━━ PROVIDED TEXT ━━

The A1152 is an A road in the English county of Suffolk. It links the A12 on the outskirts of Woodbridge to Rendlesham. It is 5.7 mi long.

==Route==
The road leaves the A12 at a roundabout on the northern edge of Woodbridge. It runs due east through fields as the Woodbridge northern bypass. At Melton there is a signalised crossroads with the B1438 (the original course of the A12) before bypassing the village centre and turning right to cross the railway line at a level crossing at Melton railway station.

Beyond Melton the road continues east across marshes to cross the River Deben at Wilford Bridge. Beyond the bridge the B1083 forks right towards Sutton Hoo at a roundabout whilst the A1152 continues ahead, passing a golf course on the south and the village of Bromeswell on the north. After Bromeswell the road ahead continues as the B1084 to Orford while the A1152 turns to travel north-east through Eyke.

The road to passes to the south of Rendlesham village with the main housing area of the former RAF Bentwaters immediately on the northern edge of the road and airbase itself to the south. It continues through woodland to end at a roundabout at the main entrance to RAF Bentwaters, now used primarily as a business centre. The road ahead is numbered the B1069 to Snape where it joins the A1094.

==History==
The A1152 was created in the 1960s by shortening two B-roads: the B1084 from the Woodbridge bypass to Bromeswell, and the B1069 from there on. It received its A rating because of the volume of traffic serving RAF Bentwaters, at the time a major Cold War USAF airbase.

━━━

■ **EXERCISES TO COMPLETE**
(A) Return everything from "The road to" down to "War USAF airbase." in the A1152 passage, unchanged.
(B) Using the A1152 passage, explain in one to three sentences why the road was given an A rating.
The records that follow are from a separate source unrelated to the A1152 passage.

━━ EXTRACTED MATERIAL ━━

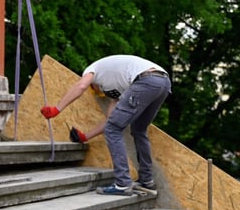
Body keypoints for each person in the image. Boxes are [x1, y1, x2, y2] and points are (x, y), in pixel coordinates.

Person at [40, 54, 171, 196]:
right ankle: (147, 181)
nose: (100, 92)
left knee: (115, 130)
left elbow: (81, 86)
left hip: (146, 80)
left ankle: (122, 184)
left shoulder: (92, 70)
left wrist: (56, 109)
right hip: (163, 82)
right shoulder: (122, 86)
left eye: (98, 90)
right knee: (138, 129)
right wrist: (85, 136)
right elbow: (111, 120)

━━━

■ **ANSWERS FOR THE EXERCISE**
(A)
The road to passes to the south of Rendlesham village with the main housing area of the former RAF Bentwaters immediately on the northern edge of the road and airbase itself to the south. It continues through woodland to end at a roundabout at the main entrance to RAF Bentwaters, now used primarily as a business centre. The road ahead is numbered the B1069 to Snape where it joins the A1094.

==History==
The A1152 was created in the 1960s by shortening two B-roads: the B1084 from the Woodbridge bypass to Bromeswell, and the B1069 from there on. It received its A rating because of the volume of traffic serving RAF Bentwaters, at the time a major Cold War USAF airbase.

(B) The road was given its A rating because of the volume of traffic serving RAF Bentwaters. At the time, Bentwaters was a major Cold War USAF airbase.